Did County Superintendent Jeff Scott interview Spitzer? Has he certified that she’s worth $120,000?

Why didn’t the school board just explain itself before it voted to spend the money and make the hire? There was not one word of discussion by the board at its meeting.

Another jackpot salary raise

The school board has done it again and again — hired adminsitrators earning dramatically less in tiny school districts, giving them jackpot salary increases without explanation or justification.

Dr. Clark does not explain how BA Spitzer’s experience and skills add up to a $120,000 salary when she was making just $85,384 in Franklin.

Show us the experience and expertise

Clark does not explain how and why Spitzer qualifies to manage business for a district that has 5X the budget of Spitzer’s former employer, 4X as many schools, and over 5X more students. Clark explains that the district had a budgeted amount for the position, and that it spent every dime available.

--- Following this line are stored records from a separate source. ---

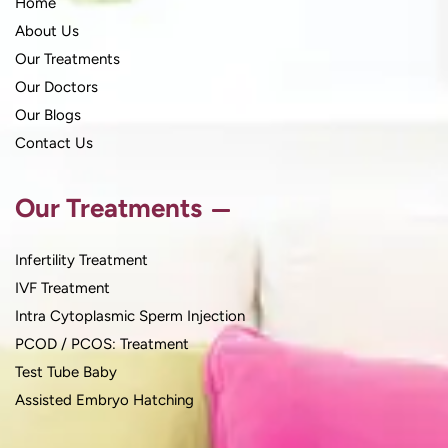
Home
About Us
Our Treatments
Our Doctors
Our Blogs
Contact Us
Our Treatments
Infertility Treatment
IVF Treatment
Intra Cytoplasmic Sperm Injection
PCOD / PCOS: Treatment
Test Tube Baby
Assisted Embryo Hatching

Spitzer may be worth the money, but the board’s action is indefensible because it never explained itself before it made the hire. Once again, deflection and misdirection by a board that demonstrates disregard for the public, and poor stewardship of $30 million in tax dollars.

This isn’t about how much money we can spend, it’s about spending only what we need to. If the board was bent on spending the maximum, why didn’t it find a BA with skills and experience commensurate with the size of our district? The freeholders recently filled a top management position at half what they’d been paying before — they didn’t try to spend all the funds available.

The bottom line

In routine fashion, the board hid its decision process from the public before offering a huge salary increase without saying one word in public to justify the action.

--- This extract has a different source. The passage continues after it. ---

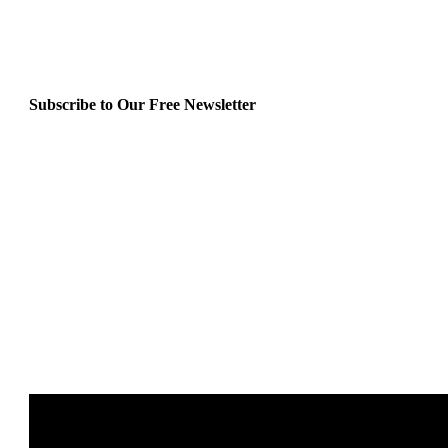
Subscribe to Our Free Newsletter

The story is that the chair of the board’s communications committee, Maria Grant, has thrown another PR message to the public after the board — as the Prosecutor has reported — once again withheld information from the public. Grant has repeatedly engaged in duck-and-cover PR while she’s been in charge of communications — her contrived “polls” are legendary.

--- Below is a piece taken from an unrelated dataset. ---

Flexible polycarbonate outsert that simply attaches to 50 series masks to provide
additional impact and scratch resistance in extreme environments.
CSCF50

The bottom line is that spend-and-cover behavior by the school board continues. When the board wants to spend over the top, it does it without saying a word in public. When it gets busted, it sends out “a spokesperson” to “explain” without explaining anything.

Time to stop driving the district into the wall

If the board is to take the Prosecutor’s warnings to heart, it will start disclosing information to the public in public meetings before it takes action — and not offer half-baked second-hand rationalizations after the fact in a letter. Taxpayers, parents, and students deserve better.

Spitzer may be a wonderful BA. But the board has done her and the public a disservice by completely cloaking its decision process and then deploying a spokesperson to defend itself after the fact — without answering the questions that matter.

Rather than justify the hire by telling us what makes Spitzer worth $120,000, Clark explains that the board spent every dime in the budget on the position because it had the cash, and because the County Superintendent said it was okay.

It would have been easy enough for the board to pay Spitzer a small increase, and raise her salary after Spitzer proved herself capable of handling a district 5X bigger than her last one. Just like they do with teachers.

Don’t blame Clark, or Spitzer yet. They’re newcomers. The board has a communications committee that drives information around the district. And once again, the facts — and people — are getting run over. Communications committee chair Maria Grant seems to have no compunction about hanging two new players out on the front hood to take the impacts, while the board’s leadership continues to drive the school district into one wall after another.

If Clark wants to do this district a favor, she needs to take the wheel and demonstrate that there’s new leadership in town. The authorities have already issued one warning to the school board for running the public off the information highway.